満足度★★
ロックと反抗
ブルーハーツの沢山の名曲を劇中歌として用いた、大人になっても夢を捨てきれず、反抗する人達を描いた作品で、笑い、恋愛、裏切り、アクション等が盛り込まれ、エンターテインメント系の王道を行く作りでした。
8年振りの再演とのことで初演は観ていないのですが、今の社会状況を反映した設定になっていたので、初演版そのままではなくて改訂したのだと思います。
メジャーデビューを目指しながらも上手く行かないバンドが崩壊の危機に陥り、社会的に間違った方向へヒートアップしていく話に、2つの三角関係が絡み、苦々しい終焉を迎える物語でした。
舞台の異なる場所で別のシーンを次々に繋いで行くスピード感のある演出で飽きさせませんでした。物語とブルーハーツの曲の歌詞が巧みにリンクさせてあって興味深かったです。子供っぽいベタな感じの笑いが多用され、古臭さを感じました。

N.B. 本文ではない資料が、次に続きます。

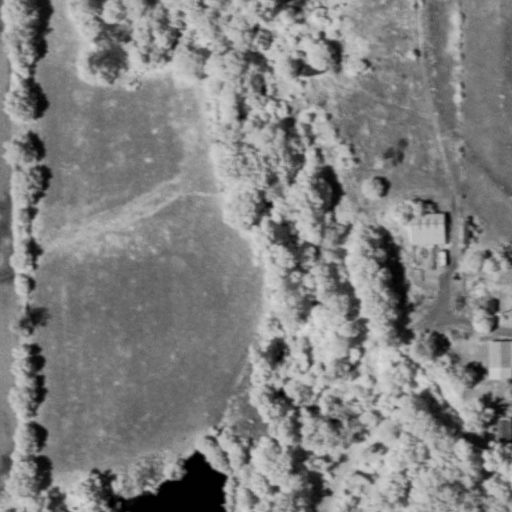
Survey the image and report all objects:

話の展開上、仕方がないのですが、頻繁に携帯電話の呼び出し音が鳴るのは不快でした。
原発問題、在日朝鮮人、過激派、警察の隠蔽体質といった社会的なトピックが多く盛り込まれていましたが、表面的に描かれるだけで、物語の展開においてあまり関わりのない要素もあり、ただのエンターテインメント作品ではなく社会のことも考えているとのポーズを取っているだけに見えて興ざめしました。
出演者はオリジナルの甲本ヒロトさんのヴォーカルとは異なる洗練された歌い方で、それはそれで楽しめましたがしたが、原曲の荒々しい魅力が損なわれているように感じました。
丸尾丸一郎さんは他の出演者達に比べて一般的な意味での歌唱力が圧倒的に低かったのですが、それが役柄にも合っていて、演技も含めて一番魅力的に感じました。